Reportable Transactions

Transactions will be “reportable transactions” if they meet the following criteria:

  1. It would be reasonable to consider one of the main (but not necessary the only) purposes of the transaction or series of transactions was to obtain a tax benefit.
  2. One or more of the following apply:
    1. A promotor or advisor’s compensation is based on the tax avoidance or tax benefit obtained;
    2. A promotor or advisor has confidentiality protection related to the tax treatment of the transaction or transactions;[3] or
    3. The taxpayer or a non-arm’s length person to the taxpayer has contractual protection related to the transaction, such as insurance that will insure against losses if the tax benefit is not obtained or tax avoidance is not achieved.

Most tax planning will meet criteria #1 so it will be important to be aware if the transaction or tax plan may meet any of the criteria set out in #2. If the transaction may or does meet the criteria to be a “reportable transaction”, then an information return must be filed with the CRA by June 30 in the year following the transaction.

Notifiable Transactions

The CRA designates certain types of transaction as “notifiable transactions”. While this appears to give some certainty, the categories are fairly broad. These include, but are not limited to:

  1. Situations where the “Canadian-controlled private corporation” status has been manipulated to avoid the anti-deferral rules for investment income, such as continuing the corporation out of Canada or having a non-resident hold voting control through “skinny voting shares”.
  2. Avoiding the deemed disposition on trust property, such as indirectly transferring the property to another trust.
  3. Reliance on the purposes test under section 256.1 to avoid a deemed acquisition of control.

If a transaction is a “notifiable transaction”, then the taxpayer or person who benefits from the transaction must file within 45 days following the earliest of:

  1. the day the person becomes contractually obligated to enter into the notifiable transaction;
  2. the day that the person enters into the notifiable transaction; or
  3. for a person who is simply benefiting from the notifiable transaction (but is not actually entering into it), then the day that the notifiable transaction is entered into.

For advisors and promoters, their deadline is linked to the person that they are advising or having promoted the tax plan to. In other words, whatever deadline applies to their client will also apply to them.

Our concern for both “reportable” and “notifiable” transactions is that many transactions fall within their broad definitions. Similar to our concerns with bare trusts being reportable, this broad scope will likely capture many unsuspecting taxpayers or their advisors (accountants or lawyers), particularly when the tax planning is not considered “aggressive”.

Expansion of the General Anti-Avoidance Rule (“GAAR”)

The GAAR is used by the CRA to recharacterize transactions that are otherwise compliant with tax legislation but they consider “abusive”; it is recharacterized so the tax avoidance that is attempted is thwarted. Currently, GAAR requires three criteria to be met:

  1. There must be a tax benefit realized;
  2. There was a tax avoidance transaction; and
  3. The avoidance transaction was a misuse or abuse of the Income Tax Act.

ENTRIES:
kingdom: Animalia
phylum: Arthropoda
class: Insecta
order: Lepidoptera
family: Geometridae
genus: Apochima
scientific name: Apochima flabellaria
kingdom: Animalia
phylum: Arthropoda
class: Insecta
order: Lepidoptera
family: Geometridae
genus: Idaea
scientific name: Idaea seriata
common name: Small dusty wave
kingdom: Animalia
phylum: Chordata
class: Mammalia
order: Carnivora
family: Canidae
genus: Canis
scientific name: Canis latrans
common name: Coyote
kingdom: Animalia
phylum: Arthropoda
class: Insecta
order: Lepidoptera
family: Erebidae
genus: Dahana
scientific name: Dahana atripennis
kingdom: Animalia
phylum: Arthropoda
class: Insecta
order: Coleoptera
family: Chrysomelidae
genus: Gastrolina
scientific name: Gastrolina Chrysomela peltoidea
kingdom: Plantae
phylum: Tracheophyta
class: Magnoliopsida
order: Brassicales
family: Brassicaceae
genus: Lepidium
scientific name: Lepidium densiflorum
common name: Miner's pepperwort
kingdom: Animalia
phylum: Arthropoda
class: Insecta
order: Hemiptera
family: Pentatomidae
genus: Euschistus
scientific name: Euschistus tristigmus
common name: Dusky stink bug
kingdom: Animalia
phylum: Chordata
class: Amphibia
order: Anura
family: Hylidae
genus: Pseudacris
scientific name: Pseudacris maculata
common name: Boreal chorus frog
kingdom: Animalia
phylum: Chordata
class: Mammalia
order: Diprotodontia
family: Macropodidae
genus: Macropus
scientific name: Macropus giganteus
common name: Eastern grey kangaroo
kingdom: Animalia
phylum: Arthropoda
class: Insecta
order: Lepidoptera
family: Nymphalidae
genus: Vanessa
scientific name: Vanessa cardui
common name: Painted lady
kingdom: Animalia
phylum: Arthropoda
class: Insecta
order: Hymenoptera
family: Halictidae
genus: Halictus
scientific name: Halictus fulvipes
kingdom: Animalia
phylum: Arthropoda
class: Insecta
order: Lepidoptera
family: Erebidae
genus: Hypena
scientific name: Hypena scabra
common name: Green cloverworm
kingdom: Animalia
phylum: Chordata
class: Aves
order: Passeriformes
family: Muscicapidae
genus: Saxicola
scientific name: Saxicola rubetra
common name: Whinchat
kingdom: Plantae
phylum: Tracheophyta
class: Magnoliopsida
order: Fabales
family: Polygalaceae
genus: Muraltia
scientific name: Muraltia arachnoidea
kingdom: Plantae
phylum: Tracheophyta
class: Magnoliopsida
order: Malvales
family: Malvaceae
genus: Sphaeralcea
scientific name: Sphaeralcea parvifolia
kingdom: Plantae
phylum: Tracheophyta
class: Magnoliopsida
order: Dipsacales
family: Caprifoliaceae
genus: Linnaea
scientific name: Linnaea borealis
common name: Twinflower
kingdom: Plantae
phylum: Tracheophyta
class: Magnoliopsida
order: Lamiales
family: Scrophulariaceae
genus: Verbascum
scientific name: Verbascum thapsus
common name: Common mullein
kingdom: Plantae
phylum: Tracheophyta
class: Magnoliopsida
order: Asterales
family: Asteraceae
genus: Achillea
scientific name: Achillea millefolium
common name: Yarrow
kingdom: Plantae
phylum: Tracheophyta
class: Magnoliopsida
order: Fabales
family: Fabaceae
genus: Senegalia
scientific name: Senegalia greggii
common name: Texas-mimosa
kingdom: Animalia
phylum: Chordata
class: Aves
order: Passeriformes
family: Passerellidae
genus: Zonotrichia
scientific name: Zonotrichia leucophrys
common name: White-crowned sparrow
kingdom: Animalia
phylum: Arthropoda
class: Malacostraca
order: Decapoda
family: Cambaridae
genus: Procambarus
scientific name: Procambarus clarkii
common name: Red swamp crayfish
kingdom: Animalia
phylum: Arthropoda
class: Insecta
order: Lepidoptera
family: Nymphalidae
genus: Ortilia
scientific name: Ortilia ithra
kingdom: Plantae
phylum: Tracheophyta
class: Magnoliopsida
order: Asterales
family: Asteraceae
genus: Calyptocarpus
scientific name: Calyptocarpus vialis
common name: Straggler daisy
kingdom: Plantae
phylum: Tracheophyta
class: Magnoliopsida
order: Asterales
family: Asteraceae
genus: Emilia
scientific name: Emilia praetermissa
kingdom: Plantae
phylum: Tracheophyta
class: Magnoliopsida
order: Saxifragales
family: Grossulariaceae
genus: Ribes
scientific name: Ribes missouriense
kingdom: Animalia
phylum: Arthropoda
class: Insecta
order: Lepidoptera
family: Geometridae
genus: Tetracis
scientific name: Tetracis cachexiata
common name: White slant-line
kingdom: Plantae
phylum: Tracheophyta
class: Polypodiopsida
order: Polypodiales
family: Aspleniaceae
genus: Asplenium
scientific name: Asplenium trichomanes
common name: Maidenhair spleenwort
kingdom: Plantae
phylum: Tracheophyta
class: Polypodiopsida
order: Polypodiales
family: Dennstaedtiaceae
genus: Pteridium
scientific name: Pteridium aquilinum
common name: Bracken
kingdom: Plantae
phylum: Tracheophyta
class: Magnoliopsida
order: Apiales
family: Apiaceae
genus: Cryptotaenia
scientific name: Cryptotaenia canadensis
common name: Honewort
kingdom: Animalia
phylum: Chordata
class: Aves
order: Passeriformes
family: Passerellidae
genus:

PROBLEM SET:
1. According to the article on reportable and notifiable transactions, by what date must an information return for a reportable transaction be filed with the CRA?
2. Echo the article on reportable and notifiable transactions from the words "1. the day the" up to and including the words "is entered into.".
The items have nothing to do with the article on reportable and notifiable transactions.

RESPONSES TO THE TASKS:
1. By June 30 in the year following the transaction.

2.
1. the day the person becomes contractually obligated to enter into the notifiable transaction;
  2. the day that the person enters into the notifiable transaction; or
  3. for a person who is simply benefiting from the notifiable transaction (but is not actually entering into it), then the day that the notifiable transaction is entered into.